Adjusting Op Amps for LED Lighting: Understanding Comparator Behavior

[rms5643]

Edit: I solved it, and found that it should be 30v because that causes a 24v drop across 40kohm resistor which is 6v, which is equal to the voltage at the non inverting terminal, meaning Vout will be +VSat, but I don't understand why this is correct, because my notes say that if the voltage at the non inverting terminal is greater than the voltage at the inverting terminal, then Vout will be +VSat, which is what we want to power the LED, but assuming the opposite that is, assuming Vout will be +VSat if the inverting terminal is **greater** than the non inverting terminal led to the correct answer. I do not understand why, though

Homework Statement

For the circuit below, to what value would the 5 V source have to be changed so that the LED lights when Vin reaches 9V?
Figure: http://i.imgur.com/1AIQvVy.jpg

Homework Equations

Vout = -VSat if VRef > VSignal
Vout = VSat if VRef < VSignal

The Attempt at a Solution

I used voltage division to find VRef and VSignal:
40000/(40000+10000)*5=V drop across 40kΩ = 4
3000/(3000+6000)*9=V drop across 3kΩ = 3

Then, VRef = 5v-4v = 1v, and VSignal = 9v-3v = 6v

As 6v > 1v, Vout = VSat, which should power on the LED, which means the 5 V source should not have to be changed.

Though, this clearly circumvents what this problem is trying to show me so I think there's something fundamental I am not understanding about comparator op amps.

 

[NascentOxygen]

The op-amp doesn't share your confusion.

Each source, in conjunction with its associated potential divider, places a voltage at an input of the op-amp. If the voltage on the + input is more positive than the voltage on the - input, the op-amp output will be at +ve saturation. Just as you say you were told.

Your approach to potential dividers needs re-examining.

 

[rms5643]

Your approach to potential dividers needs re-examining.

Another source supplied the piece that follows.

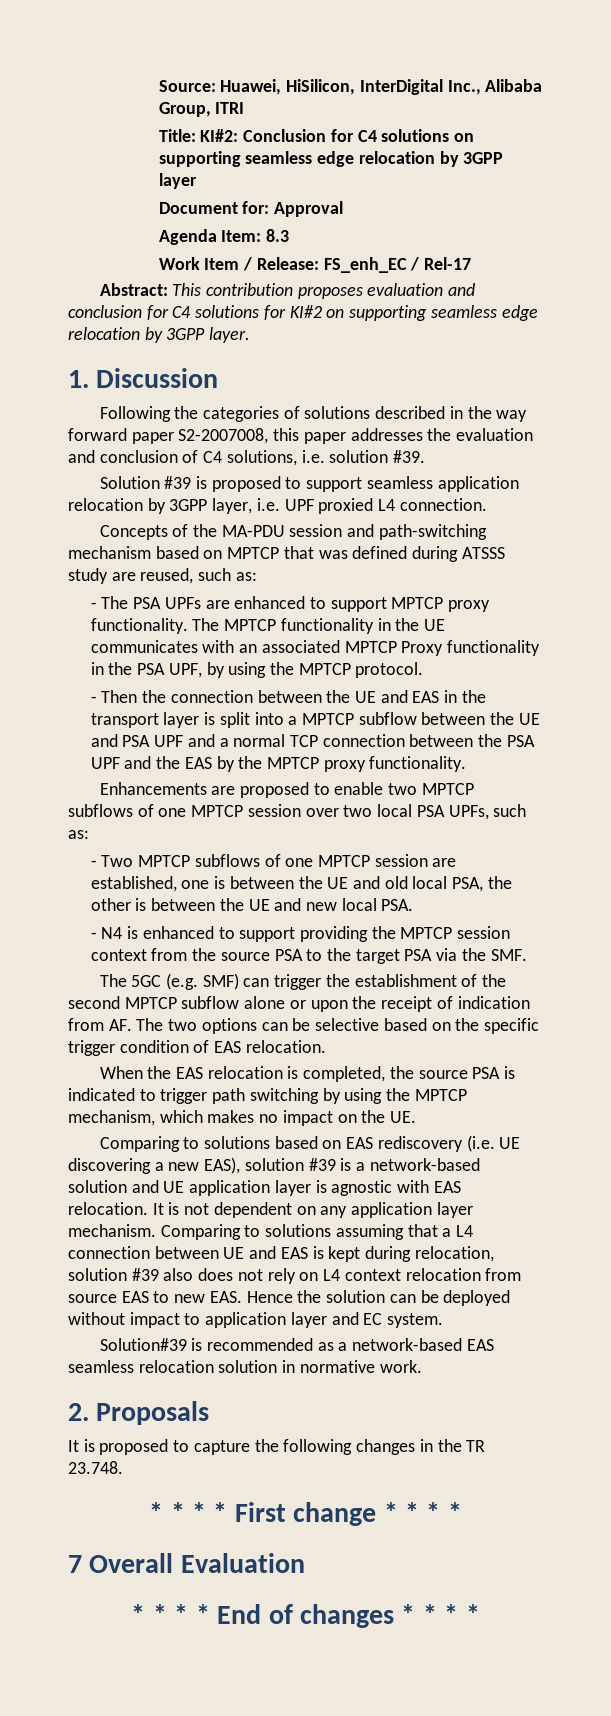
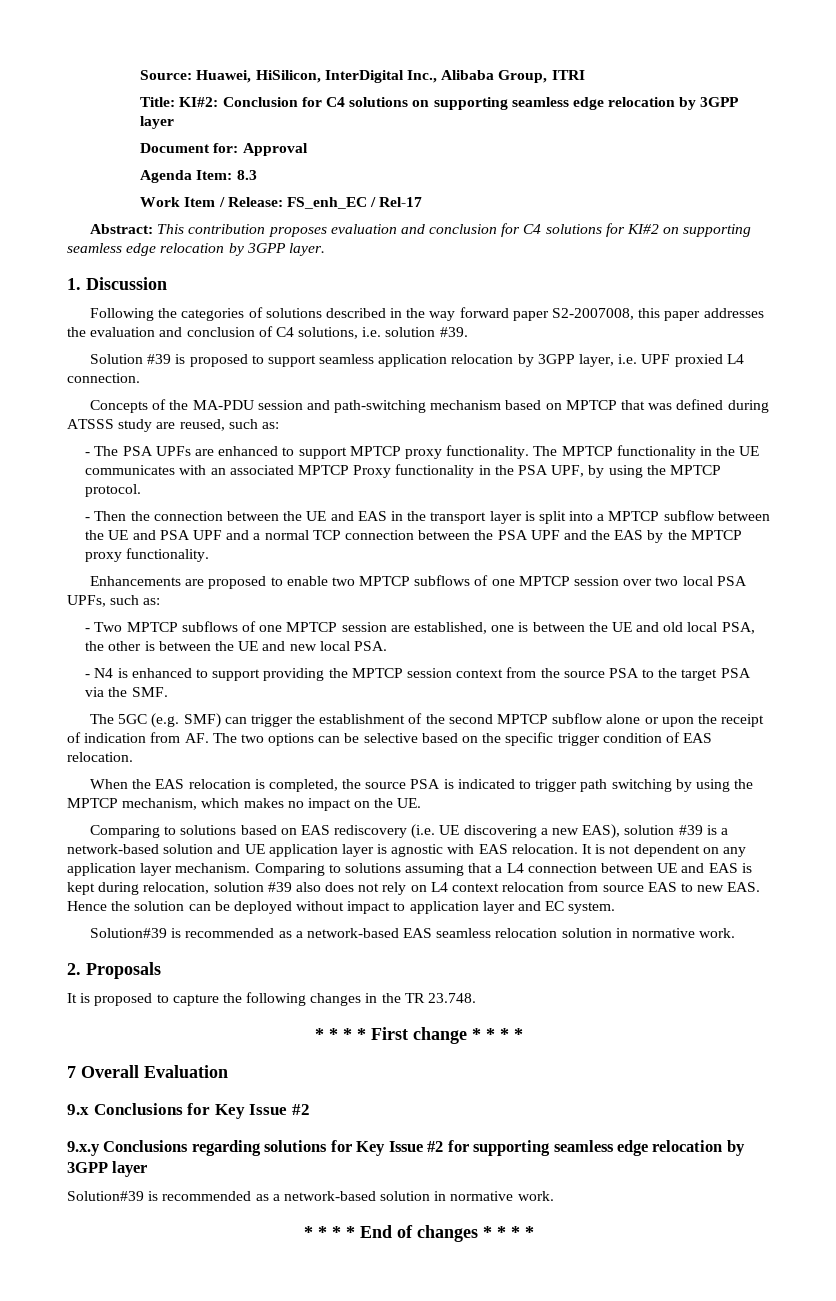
(305, 1563) none -> [67,1103,310,1119] [67,1140,745,1156] [67,1161,148,1177] [67,1191,554,1201] // 9.x Conclusions for Key Issue #2 // 9.x.y Conclusions regarding solutions for Key Issue #2 for supporting seamless edge relocation by 3GPP layer // Solution#39 is recommended as a network-based solution in normative work.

So, my understanding of voltage division is the following:
Suppose you have a circuit with a voltage V and two resistors R1 and R2 shown as follows:

--R1--
|...|
V...R2
|...|
-------

Then, the voltage drop across R1 is defined as follows: Vr1=R1/(R1+R2)*V
And the voltage drop across R2 is defined as follows: Vr2=R2/(R1+R2)*V

So, applying this to the circuit above, the voltage drop across the 40kΩ resistor is defined to be:
40,000/(40,000+10,000)*5=4

So, that means that there is a 4v drop across the 40kΩ resistor. So the voltage at the inverting terminal is Vin minus the drop across the 40kΩ resistor, or 5-4=1v

Doing the same for the non inverting terminal:
3,000/(3,000+6,000)*9=3,
Thus, the voltage at the non inverting terminal is 9-3=6v.

Since the voltage at the non inverting terminal is greater than the voltage at the inverting terminal, Vout is equal to +VSat, which would turn on the LED.

 

[NascentOxygen]

All clear now?

 

[rezeew]

Dear student,

Your solution is correct. The reason why your notes state that Vout = +VSat if the inverting terminal is greater than the non-inverting terminal is because they assume that the op amp is ideal and has infinite gain. In reality, op amps have a finite gain, which means that the output voltage will not be exactly equal to the supply voltage.

In this circuit, the inverting terminal is connected to ground, so the non-inverting terminal will always have a higher voltage (due to the voltage divider). Therefore, Vout will always be +VSat, which is what we want in order to power the LED.

I hope this clarifies your confusion about comparator behavior. Keep up the good work in solving problems and understanding concepts!